_What is being asked_: The answer must be a single number: how many lines of the entries below include "Metres".

[Stored data entries]

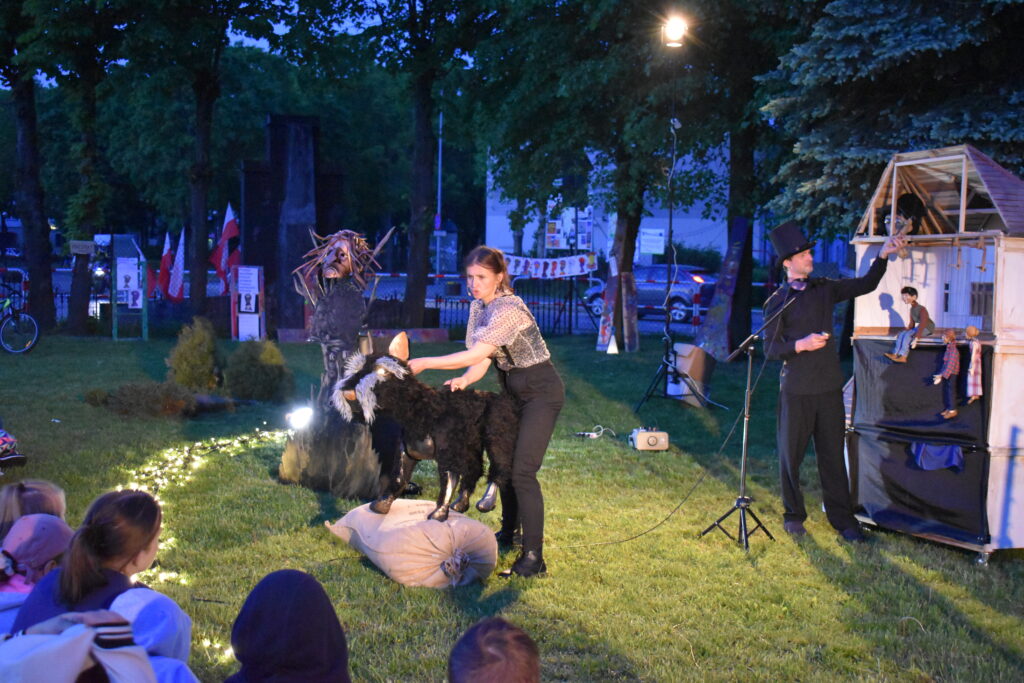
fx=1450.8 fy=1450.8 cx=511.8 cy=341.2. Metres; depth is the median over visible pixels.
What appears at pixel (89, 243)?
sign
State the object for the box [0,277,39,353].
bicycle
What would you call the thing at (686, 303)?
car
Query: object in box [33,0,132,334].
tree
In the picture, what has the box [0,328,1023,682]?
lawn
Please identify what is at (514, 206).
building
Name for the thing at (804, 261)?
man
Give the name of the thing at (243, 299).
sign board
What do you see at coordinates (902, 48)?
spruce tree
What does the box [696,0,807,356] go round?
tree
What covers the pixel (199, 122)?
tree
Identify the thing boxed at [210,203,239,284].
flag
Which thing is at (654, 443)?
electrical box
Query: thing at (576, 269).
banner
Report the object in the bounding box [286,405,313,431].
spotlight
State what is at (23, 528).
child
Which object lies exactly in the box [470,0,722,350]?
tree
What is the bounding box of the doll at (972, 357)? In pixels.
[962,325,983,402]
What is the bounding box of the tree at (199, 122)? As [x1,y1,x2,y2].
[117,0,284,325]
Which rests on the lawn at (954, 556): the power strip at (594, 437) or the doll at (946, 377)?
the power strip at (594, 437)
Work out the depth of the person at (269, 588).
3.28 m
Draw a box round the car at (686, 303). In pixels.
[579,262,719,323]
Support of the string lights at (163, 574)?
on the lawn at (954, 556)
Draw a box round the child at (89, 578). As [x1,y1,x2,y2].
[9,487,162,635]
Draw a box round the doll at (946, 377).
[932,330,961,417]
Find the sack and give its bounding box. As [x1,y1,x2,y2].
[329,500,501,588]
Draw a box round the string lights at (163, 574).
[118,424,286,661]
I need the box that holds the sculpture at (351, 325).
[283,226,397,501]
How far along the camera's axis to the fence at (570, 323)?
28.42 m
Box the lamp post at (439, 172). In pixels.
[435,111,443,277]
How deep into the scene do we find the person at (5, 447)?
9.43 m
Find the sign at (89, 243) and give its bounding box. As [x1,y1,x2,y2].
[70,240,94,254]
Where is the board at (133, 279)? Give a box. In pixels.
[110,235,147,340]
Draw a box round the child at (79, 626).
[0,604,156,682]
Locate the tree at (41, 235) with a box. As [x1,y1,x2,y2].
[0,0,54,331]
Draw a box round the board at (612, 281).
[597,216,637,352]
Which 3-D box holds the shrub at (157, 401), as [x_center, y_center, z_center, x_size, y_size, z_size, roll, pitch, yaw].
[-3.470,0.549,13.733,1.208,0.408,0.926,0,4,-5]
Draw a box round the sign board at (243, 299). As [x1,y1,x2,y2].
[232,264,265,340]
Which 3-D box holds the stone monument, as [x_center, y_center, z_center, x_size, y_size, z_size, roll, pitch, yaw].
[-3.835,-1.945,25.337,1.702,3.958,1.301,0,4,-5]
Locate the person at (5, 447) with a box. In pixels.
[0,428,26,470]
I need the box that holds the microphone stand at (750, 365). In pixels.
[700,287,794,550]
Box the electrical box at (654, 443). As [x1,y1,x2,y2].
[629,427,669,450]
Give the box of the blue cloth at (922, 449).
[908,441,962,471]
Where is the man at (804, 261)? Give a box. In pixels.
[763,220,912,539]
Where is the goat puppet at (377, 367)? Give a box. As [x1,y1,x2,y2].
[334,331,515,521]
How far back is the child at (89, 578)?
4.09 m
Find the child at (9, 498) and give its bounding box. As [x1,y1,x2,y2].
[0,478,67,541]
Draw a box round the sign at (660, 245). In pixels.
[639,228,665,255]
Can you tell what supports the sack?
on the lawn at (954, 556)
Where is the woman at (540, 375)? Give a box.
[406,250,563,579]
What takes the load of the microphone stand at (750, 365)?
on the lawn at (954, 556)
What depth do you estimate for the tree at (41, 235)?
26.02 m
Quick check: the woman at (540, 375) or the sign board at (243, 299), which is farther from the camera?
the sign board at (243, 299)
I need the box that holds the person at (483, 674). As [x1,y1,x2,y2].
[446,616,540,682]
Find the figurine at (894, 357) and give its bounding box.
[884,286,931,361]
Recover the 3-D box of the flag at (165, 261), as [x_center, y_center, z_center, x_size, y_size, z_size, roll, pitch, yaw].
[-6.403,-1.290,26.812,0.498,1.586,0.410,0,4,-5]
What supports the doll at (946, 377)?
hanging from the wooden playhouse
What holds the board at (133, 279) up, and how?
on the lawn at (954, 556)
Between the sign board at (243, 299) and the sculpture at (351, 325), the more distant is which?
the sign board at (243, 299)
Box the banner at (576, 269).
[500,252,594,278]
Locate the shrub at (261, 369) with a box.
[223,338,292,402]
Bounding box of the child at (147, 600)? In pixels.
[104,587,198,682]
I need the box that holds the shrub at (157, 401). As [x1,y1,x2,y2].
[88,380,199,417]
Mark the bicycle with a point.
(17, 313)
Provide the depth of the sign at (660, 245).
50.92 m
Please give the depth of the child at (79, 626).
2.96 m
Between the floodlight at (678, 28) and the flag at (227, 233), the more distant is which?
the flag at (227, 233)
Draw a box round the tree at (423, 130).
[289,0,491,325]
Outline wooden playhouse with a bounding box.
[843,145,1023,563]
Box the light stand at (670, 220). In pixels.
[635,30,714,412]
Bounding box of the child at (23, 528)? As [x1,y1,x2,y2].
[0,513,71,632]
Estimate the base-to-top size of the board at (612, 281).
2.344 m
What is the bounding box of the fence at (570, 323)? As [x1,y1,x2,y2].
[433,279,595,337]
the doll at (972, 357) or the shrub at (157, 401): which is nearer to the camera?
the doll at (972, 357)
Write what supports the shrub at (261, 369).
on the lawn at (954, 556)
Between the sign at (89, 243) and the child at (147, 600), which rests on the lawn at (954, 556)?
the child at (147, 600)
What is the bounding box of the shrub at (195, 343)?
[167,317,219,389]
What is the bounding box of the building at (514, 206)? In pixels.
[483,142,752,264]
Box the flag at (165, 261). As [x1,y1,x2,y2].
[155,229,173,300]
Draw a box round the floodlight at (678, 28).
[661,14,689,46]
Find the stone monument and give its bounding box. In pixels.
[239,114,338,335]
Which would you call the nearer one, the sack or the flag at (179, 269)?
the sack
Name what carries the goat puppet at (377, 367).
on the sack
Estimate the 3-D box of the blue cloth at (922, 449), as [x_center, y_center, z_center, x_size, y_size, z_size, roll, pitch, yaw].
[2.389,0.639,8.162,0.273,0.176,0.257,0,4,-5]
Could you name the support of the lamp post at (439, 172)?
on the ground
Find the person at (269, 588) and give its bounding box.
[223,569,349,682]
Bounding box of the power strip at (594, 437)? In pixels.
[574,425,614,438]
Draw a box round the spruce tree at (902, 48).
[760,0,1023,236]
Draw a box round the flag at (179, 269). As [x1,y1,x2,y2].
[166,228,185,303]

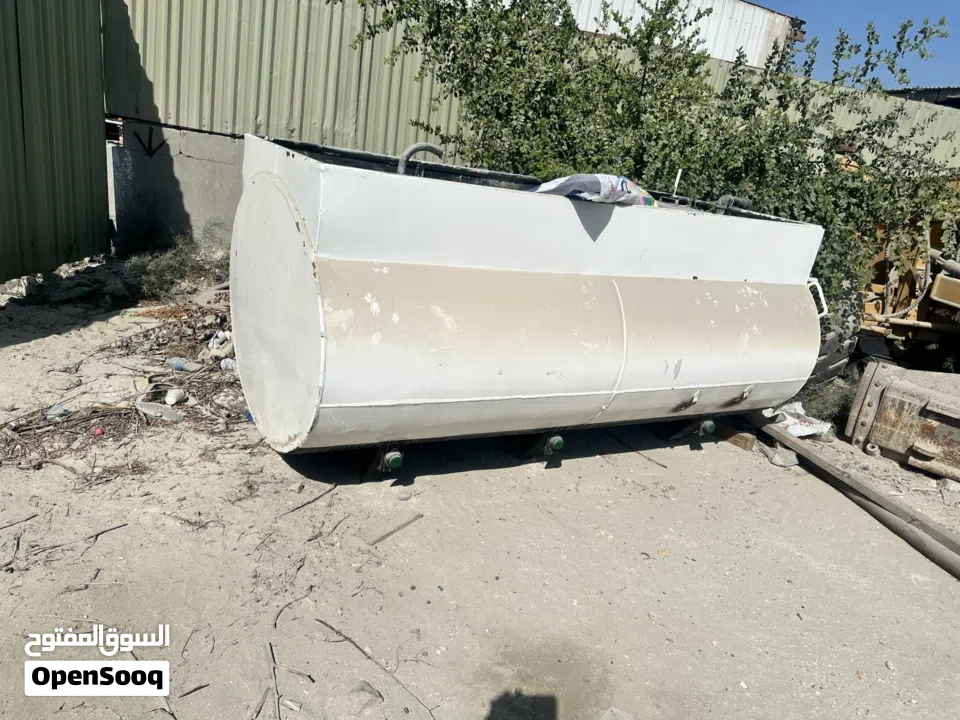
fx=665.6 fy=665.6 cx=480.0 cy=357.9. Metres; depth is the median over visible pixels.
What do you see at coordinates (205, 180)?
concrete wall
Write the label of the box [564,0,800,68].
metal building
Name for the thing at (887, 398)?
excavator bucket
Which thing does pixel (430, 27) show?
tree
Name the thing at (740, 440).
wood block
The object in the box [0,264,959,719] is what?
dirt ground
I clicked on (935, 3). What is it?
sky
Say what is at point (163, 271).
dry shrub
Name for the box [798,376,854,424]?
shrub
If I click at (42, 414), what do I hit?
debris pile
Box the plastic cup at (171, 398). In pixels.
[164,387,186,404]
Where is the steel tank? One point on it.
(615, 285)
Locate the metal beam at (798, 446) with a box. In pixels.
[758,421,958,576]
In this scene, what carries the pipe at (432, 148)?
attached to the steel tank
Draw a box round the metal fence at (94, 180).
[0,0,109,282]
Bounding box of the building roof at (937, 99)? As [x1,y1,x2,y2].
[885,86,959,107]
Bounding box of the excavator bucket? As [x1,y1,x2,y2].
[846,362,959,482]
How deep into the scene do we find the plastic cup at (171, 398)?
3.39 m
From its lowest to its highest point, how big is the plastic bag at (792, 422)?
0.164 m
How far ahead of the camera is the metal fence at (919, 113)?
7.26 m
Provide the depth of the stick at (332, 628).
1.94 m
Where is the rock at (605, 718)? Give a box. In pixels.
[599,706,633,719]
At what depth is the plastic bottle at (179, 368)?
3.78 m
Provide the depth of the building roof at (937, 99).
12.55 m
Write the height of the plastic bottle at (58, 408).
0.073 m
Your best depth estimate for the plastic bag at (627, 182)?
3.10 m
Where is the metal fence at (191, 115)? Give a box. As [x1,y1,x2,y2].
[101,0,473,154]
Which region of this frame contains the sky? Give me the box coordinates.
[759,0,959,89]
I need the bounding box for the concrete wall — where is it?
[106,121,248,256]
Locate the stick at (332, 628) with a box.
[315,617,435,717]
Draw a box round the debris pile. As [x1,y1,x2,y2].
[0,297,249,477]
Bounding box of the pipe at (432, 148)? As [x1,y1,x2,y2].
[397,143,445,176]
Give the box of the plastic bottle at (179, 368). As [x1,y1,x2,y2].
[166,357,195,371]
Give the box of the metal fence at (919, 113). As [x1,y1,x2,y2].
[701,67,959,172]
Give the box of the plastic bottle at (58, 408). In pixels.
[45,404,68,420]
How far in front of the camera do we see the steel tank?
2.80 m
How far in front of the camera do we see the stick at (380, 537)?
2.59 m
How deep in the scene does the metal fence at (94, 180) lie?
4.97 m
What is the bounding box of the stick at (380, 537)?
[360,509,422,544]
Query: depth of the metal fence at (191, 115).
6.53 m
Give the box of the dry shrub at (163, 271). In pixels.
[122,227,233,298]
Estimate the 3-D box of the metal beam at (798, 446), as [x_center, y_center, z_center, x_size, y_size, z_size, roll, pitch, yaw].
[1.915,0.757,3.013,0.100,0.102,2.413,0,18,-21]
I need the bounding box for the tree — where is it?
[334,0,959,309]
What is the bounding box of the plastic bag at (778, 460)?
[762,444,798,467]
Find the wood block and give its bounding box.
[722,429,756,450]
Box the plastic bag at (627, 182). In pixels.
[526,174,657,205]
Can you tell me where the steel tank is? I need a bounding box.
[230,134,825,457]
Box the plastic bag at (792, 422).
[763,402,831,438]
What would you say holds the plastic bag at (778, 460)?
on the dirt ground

_Answer_: 2